Ишь ты, в святой дом опохмелиться пришел…

Я смеялся, видя, как Филька, пошатываясь, семенил к своей избе.

 

Будни

 

Дед вызывал у меня опасливое любопытство.

Мне всегда хотелось узнать, какие мысли бродят у него в голове. Дед был невозмутимо спокойный и даже какой – то таинственный. Волосы у него росли из ушей, ноздрей, на груди, на спине, на руках и ногах. Густые, длинные, с легкой проседью лохмы спадали до плеч, оставались открытыми лишь глаза, слегка фиолетовый, будто распухший, нос – картофелина и маленький рот с полными губами. Когда дед смеялся, были видны ослепительно – белые красивые зубы. А ему было уже шестьдесят пять лет. Большие зеленоватые глаза его смотрели загадочно и многозначительно. Может быть, из – за этих глаз и побаивались его в поселке.

В субботу дед крикнул моему отцу:

Никишка, где ты?

Чего тебе, тять? – услужливо отозвался отец.

Подстричься!

Отцу только этого и надо. В поселке нет парикмахерской, значит отец может выжимать из дедова кошелька по двадцатке каждую субботу.

Однажды дед сказал, что женится на Фене, а отцу это не понравилось. Мол, пойдут у них дети и дед все деньги на них перепишет. Вот и старался отец. Брал за стрижку, брал за то, что парил в бане. Договорятся за десятку, а дед разомлеет от жара и кричит:

Никишка, жварь на всю двадцатку!

И вообще все просьбы деда отец удовлетворял только за деньги. Хоть десятку, хоть три рубля, да вырвет у него.
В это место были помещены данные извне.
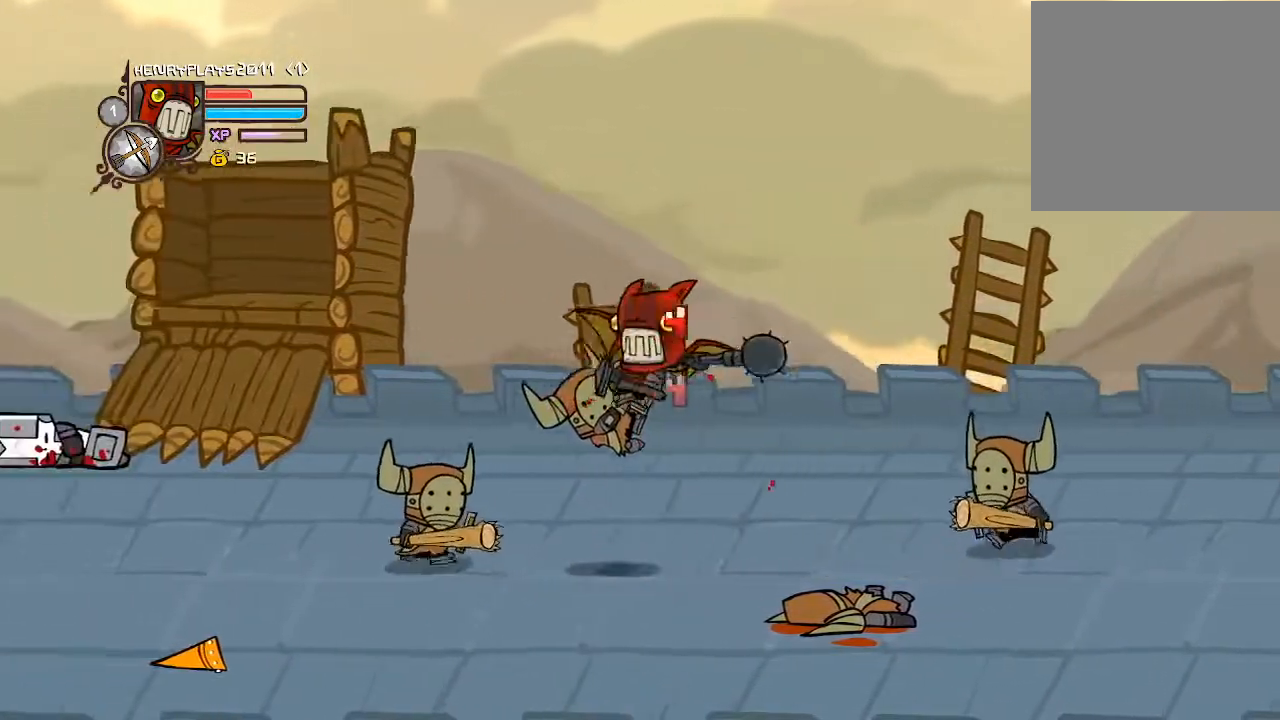
{"buttons": [], "left_stick": "center", "events": [[100, "Y", "up"], [183, "Y", "down"], [283, "Y", "up"], [350, "Y", "down"], [467, "Y", "up"], [500, "DPAD_LEFT", "up"]]}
Отец злился и завидовал тому, что дед скопил немало денег…

Отец взял в руки металлическую расческу, ножницы и, подойдя к деду, спросил:

Сколько на сей раз?

Двадцать. Больше не дам, – заявил дед, оценивающе поглядев на свои волосы в зеркале, вставленном в самодельную фигурную раму. – А то разоришь ты меня вконец!
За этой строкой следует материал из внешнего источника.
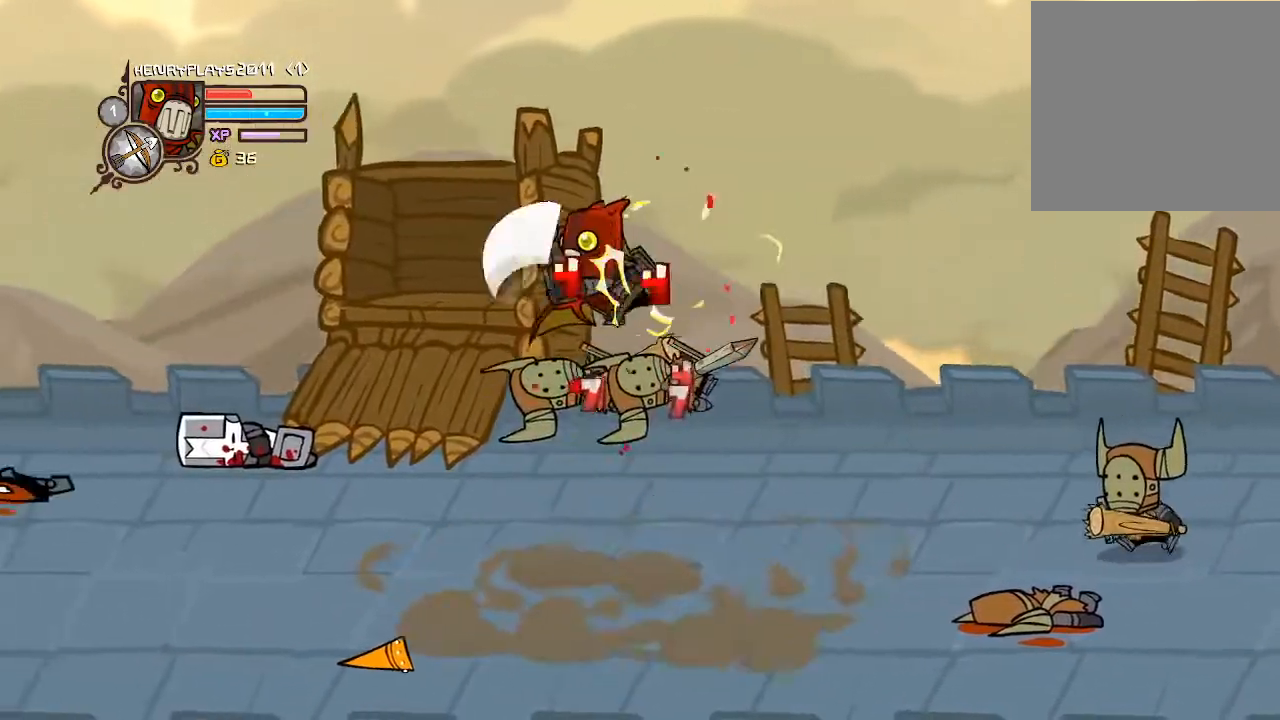
{"buttons": ["DPAD_LEFT"], "left_stick": "center", "events": [[100, "X", "down"], [183, "DPAD_LEFT", "down"], [233, "X", "up"], [317, "X", "down"], [433, "X", "up"]]}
Го – го – го! – засмеялся отец. – Разоришь тебя! Это вот Фенька твоя…

Замолчи! – прикрикнул дед и покосился на меня.

Ладно, батя, живи, как хочешь. Ты мне не помеха, – продолжал отец, чикая ножницами.
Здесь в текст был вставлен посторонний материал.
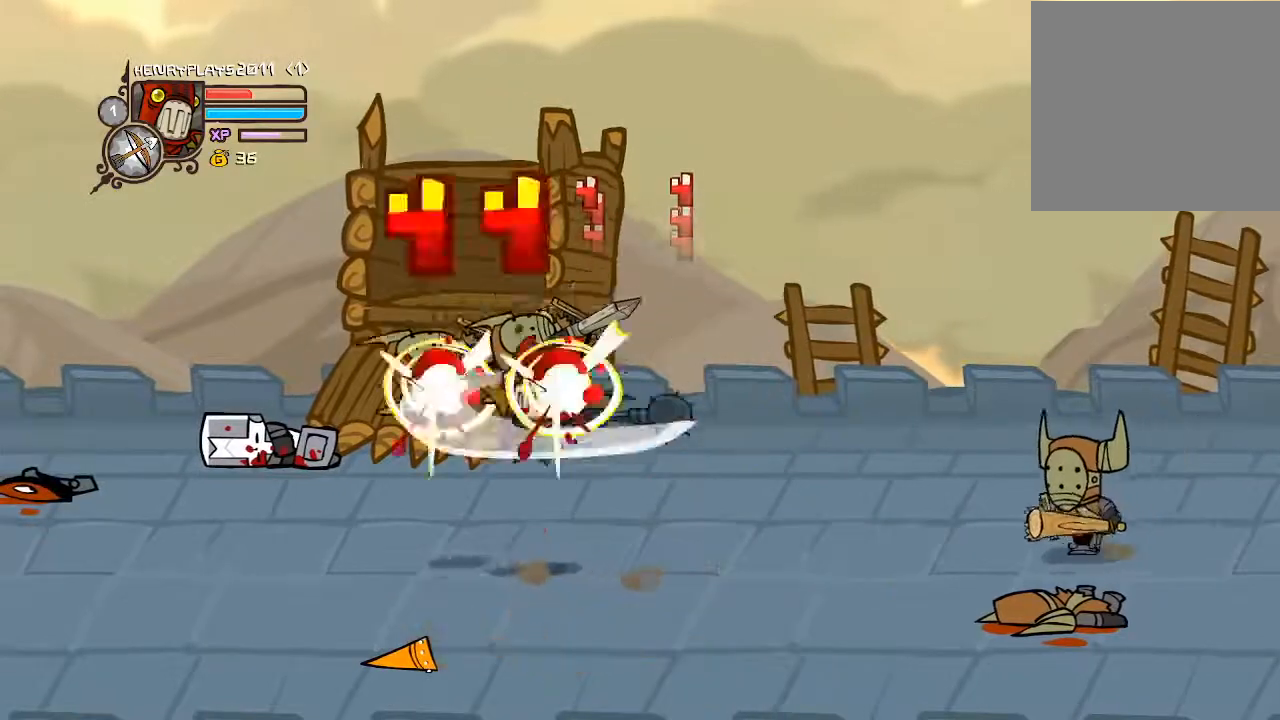
{"buttons": ["DPAD_LEFT"], "left_stick": "center", "events": [[83, "X", "down"], [217, "X", "up"], [333, "Y", "down"], [433, "Y", "up"]]}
Не помеха! Дурак! Я тебя насквозь вижу. Смерти моей ждешь. Умрет, мол, все мне достанется. А я не дурак! Не корчись. Золотишка у меня нет, а то, что есть, я с собой унесу. Не хочу, чтобы после смерти надо мной гоготали. Вот, мол, старый дурак! Копил, копил деньжата, а мы их прикарманили. Я им место найду. А ты облизнешься только.

С собой в гроб ничего не возьмешь, – разозлился отец.

Замолкни! – вскочил дед. – И чтоб больше ни слова об этом! Как велит душа, так и будет, – когда дед успокоился, он снова сел к зеркалу.

Опять посыпались на пол клочья дедовых волос. Некоторое время он угрюмо глядел на них, а потом заговорил глухо и встревоженно:

Вот так и человек… Скосит его безносая, и будет он валяться никому не нужный. А может, и я так – то вот… Понимаешь, никому не нужный, ни богу, ни людям? – И вдруг глаза его округлились, он испуганно прошептал: –А что если там, – он покосился вверх, – там ничего нет? А? Умру, а там ничего? Пустота одна. И бессмертной души никакой нет? А есть только одна, земная жизнь? А мы ее отринули во имя пустоты?

Что ты, что ты, – отец испуганно отшатнулся от деда. – Верить надо сильнее. Ведь сам знаешь, что умом бога не постичь. В него нужно только верить, безоглядно верить. Ты же избранный, крещение принял. Да ты что? Вот ведь что может случиться, если хоть щелочку оставишь для земного. Гони его от себя.

Торопливо вошла мать и воскликнула:

Наказал господь антихристов!

А что? Что? – так и встрепенулись отец с дедом.

Затор! Плотину – то, видно, размоет. Вода через край идет. Вдоль берега все огороды затопило. Бабенки охают, а я им говорю, обратитесь, мол, со своей скорбью к богу. Тут они и давай его поносить. А я им кричу, что, мол, господь еще сильнее их накажет. Так они меня на смех подняли. Татарки дурой обозвали и всяко представили. А Фроська – то, Фроська, Филькина бабенка, пуще всех смеялась!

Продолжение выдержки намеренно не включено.